While industrial production remains about 10% below pre-crisis levels, in momentum terms (3m/3m, saar) industrial output growth doubled from 12.5% in April to 24% in May, the strongest rate seen since the onset of the crisis. Production in the Euro Zone is expected to decelerate in the third quarter as the implementation of austerity measures across the region dampens domestic demand. However production in Germany may sustain growth, albeit at a slower pace, if external demand for German factory goods remains resilient.

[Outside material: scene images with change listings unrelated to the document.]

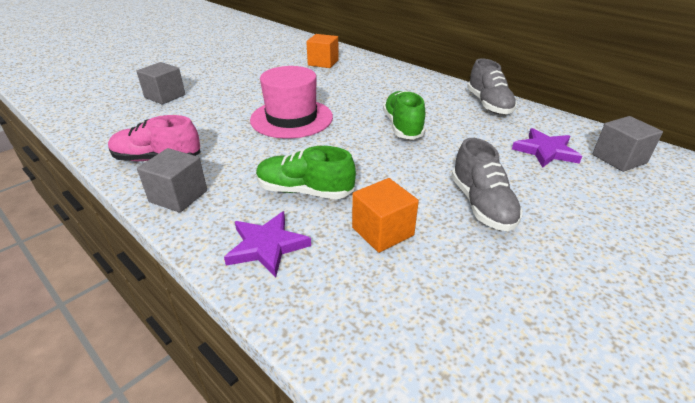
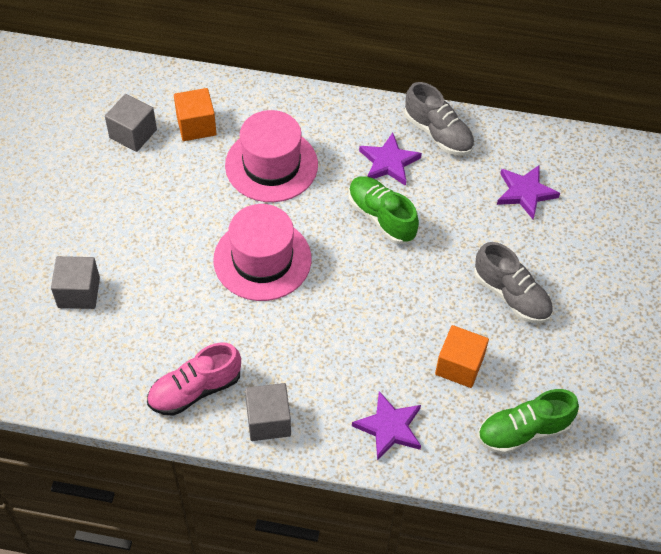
camera: 35 degrees left, 20 degrees up
green shoe [256,146,356,199] -> green shoe moved to [478,389,579,454]
grey cube [592,116,663,172] -> grey cube moved to [105,94,157,152]
none -> pink hat [225,110,318,202]
none -> purple star [359,133,422,186]

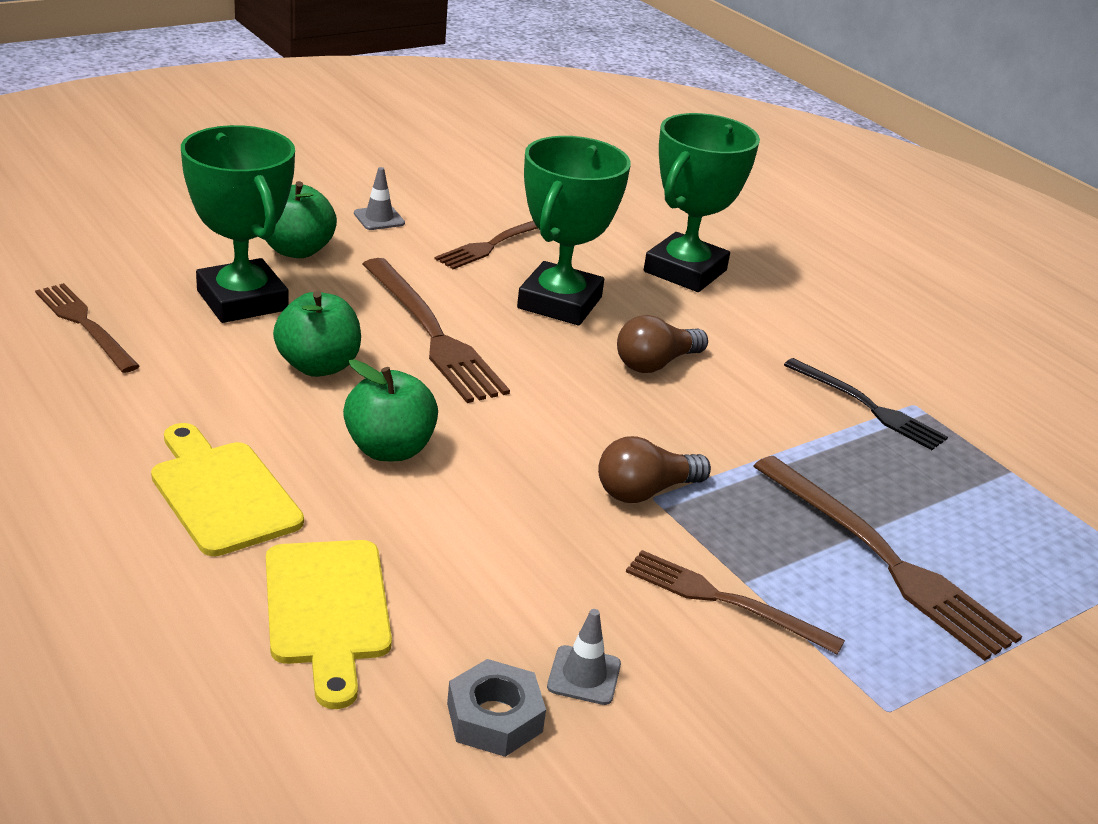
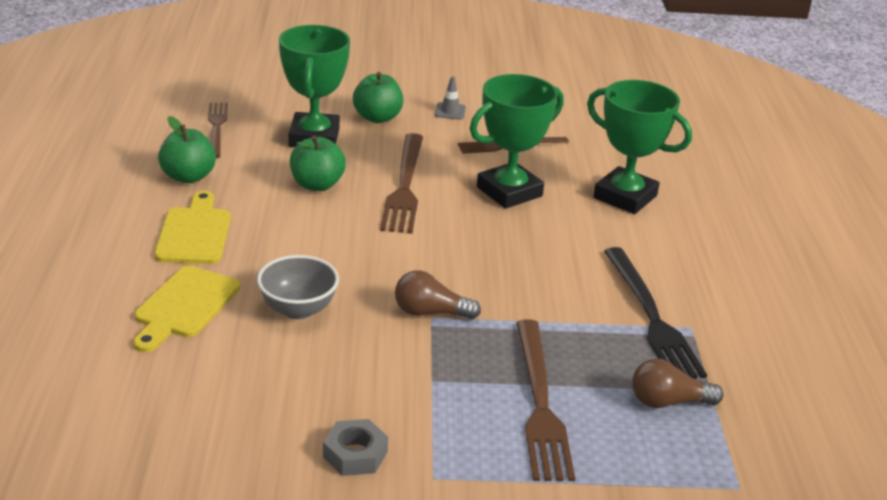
camera: 35 degrees right, 0 degrees up
green apple [343,359,438,461] -> green apple moved to [158,116,216,183]
grey nut [447,659,546,757] -> grey nut moved to [323,419,388,476]
grey traffic cone [547,609,621,705] -> none
brown light bulb [617,315,708,373] -> brown light bulb moved to [632,358,723,408]
brown fork [626,550,845,655] -> none
green trophy [644,113,760,292] -> green trophy turned 60 degrees clockwise [587,80,692,214]
black fork [784,358,948,450] -> black fork [604,247,707,379], size x1.54
none -> grey bowl [257,255,339,319]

In other German economic news…after a slow start to 2010 (by German standards) with export volumes advancing just 11% over January to April (y/y), and a sharp 12.4% decline in the latter month (m/m), hopes for an upturn in exports were pinned on the 12% decline of the euro/dollar exchange rate since the turn of the year. In the event, exports in euro terms picked up a strong 3.3% in May (m/m) and together with a moderation in export prices, carried volumes to a stratospheric 75% annualized gain (saar) in the three months to May. Imports moved higher as well, by a full 9.4% in the month, carrying volumes to a 60% gain compared to 33% in the month preceding (saar). This development should help to solidify GDP growth for the second quarter, though indicators for domestic demand remain sluggish.

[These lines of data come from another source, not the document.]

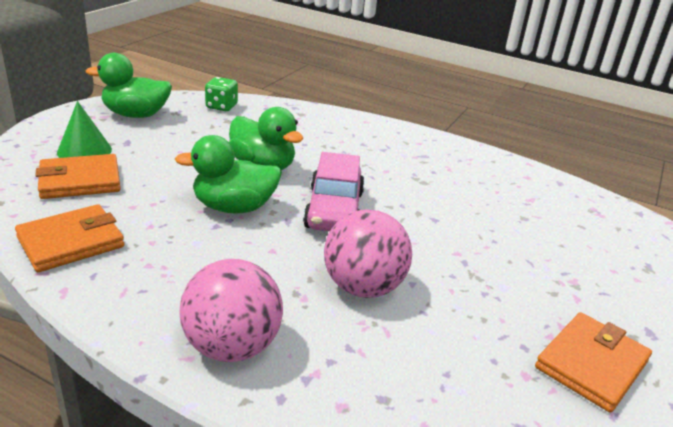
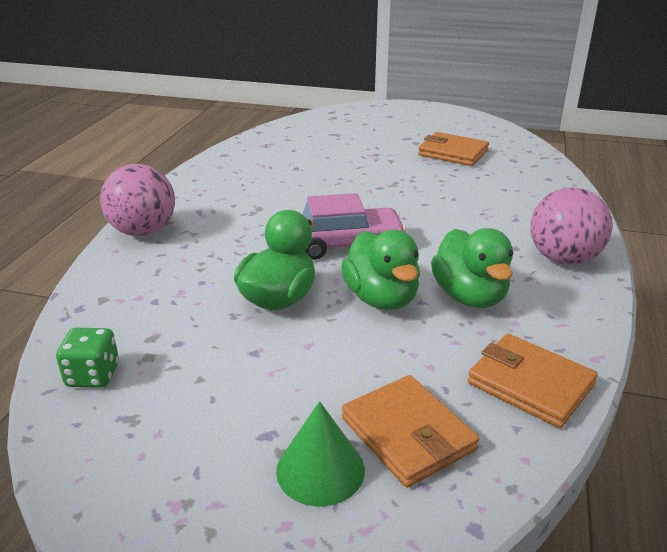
camera: 100 degrees left, 0 degrees up
green duck [86,53,172,118] -> green duck moved to [431,228,513,308]
pink ball [324,209,412,298] -> pink ball moved to [100,164,175,236]

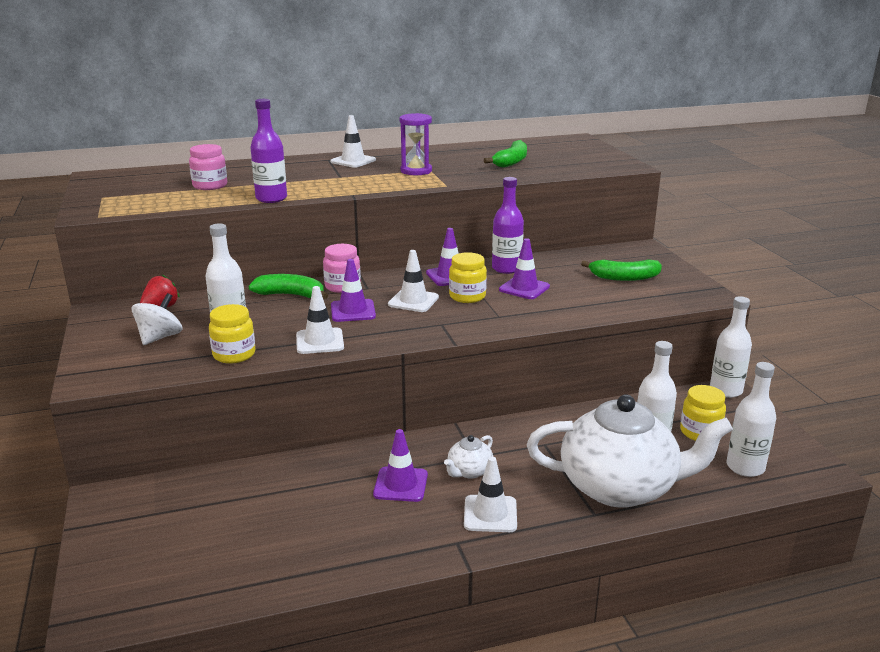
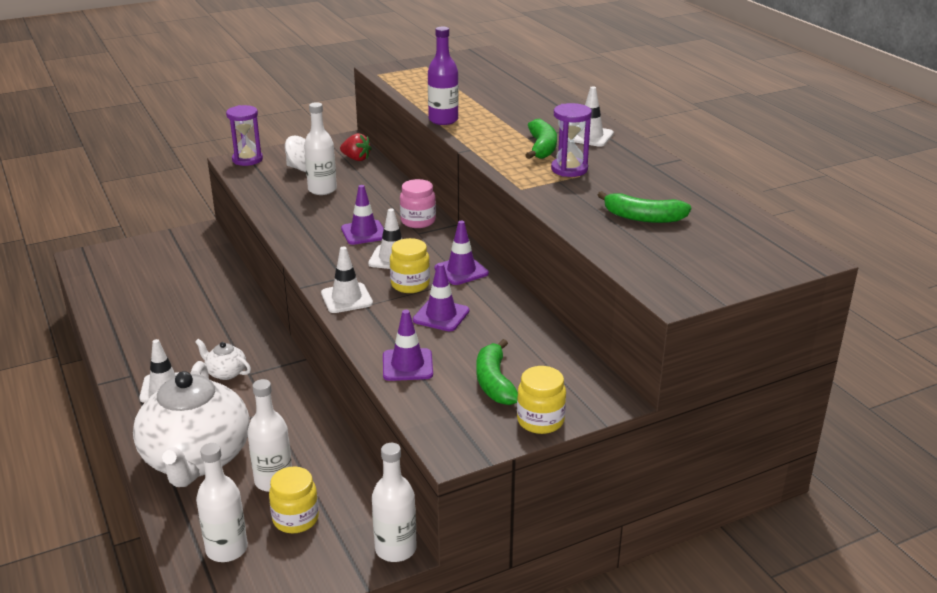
camera: 80 degrees right, 5 degrees up
pink jar [189,144,227,190] -> none
yellow jar [209,304,255,364] -> yellow jar moved to [517,366,566,434]
green banana [248,274,328,299] -> green banana moved to [526,119,557,159]
white traffic cone [296,286,344,354] -> white traffic cone moved to [321,246,373,313]
purple traffic cone [373,429,428,502] -> purple traffic cone moved to [383,310,433,381]
purple bottle [492,177,524,274] -> none
none -> purple hourglass [226,105,263,166]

Japanese machinery orders plummet in May. Echoing the sharp decline experienced by German manufacturers in the month, and a note of concern for the robustness of global trade-private machinery orders received by Japanese factories fell by 10.8% in May (m/m), for a second decline running, and the deepest one-month contraction since 2008. Developments in the month carried the momentum of orders growth to negative territory (-3.8%) in the 3 months through May from a 30% gain in April (saar). The report prompted a Cabinet Office statement saying the outlook is less certain; notably with a slowing of export growth to an 8% pace in May from 70% at the turn of the year (saar).
Among emerging markets:
In East Asia and the Pacific, Malaysia’s central bank raised its overnight policy rate by 25 basis points to 2.75%, the third increase this year, assessing that the economy is on a sufficiently strong growth path to withstand higher borrowing costs.

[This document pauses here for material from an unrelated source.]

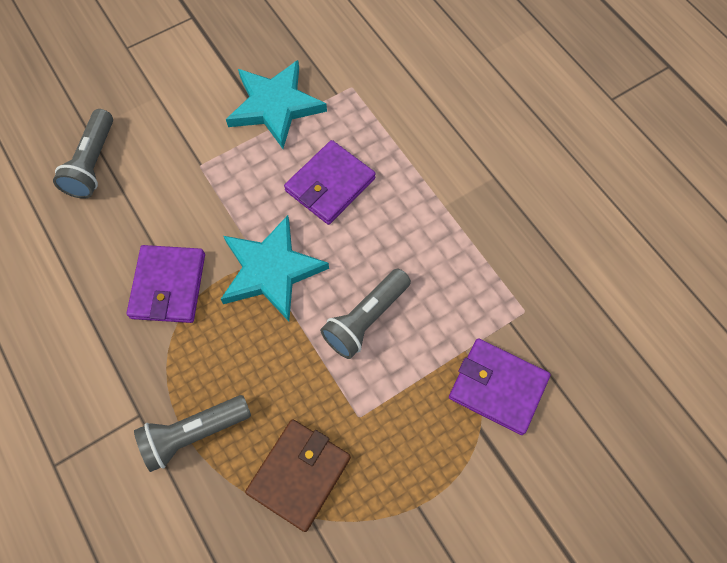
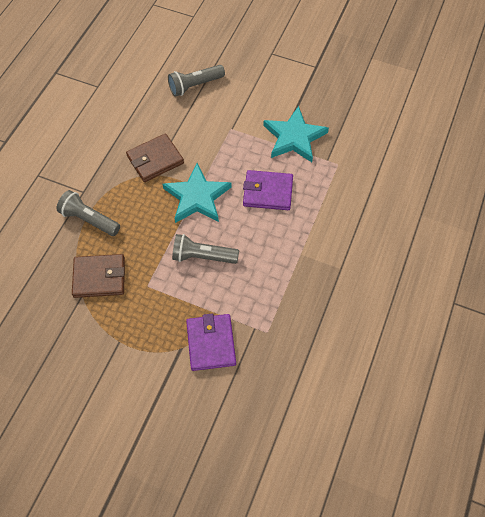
camera: 55 degrees right, 5 degrees down
purple wallet [127,245,205,323] -> brown wallet [126,133,184,182]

In South Asia, India’s economy may expand at the fastest rate in 4 years according to the International Monetary Fund, which revised up its growth projection for the fiscal year ending March 2011 to 9.4% from 8.8% previously, underpinned by strong domestic demand.
In Latin America and the Caribbean, Brazil’s use of installed capacity in manufacturing declined to 82.3% in May, from a revised 82.8% in April. Chile’s consumer prices increased 1.2% from a year earlier while monthly underlying inflation, which excludes food and fuel, was up 0.3%.
In Sub-Saharan Africa, South Africa’s manufacturing growth slowed to an annual 7.9% in May, after a revised 8.6% expansion in April, as the European debt crisis threatens to slow demand in the region that buys a third of South African exports.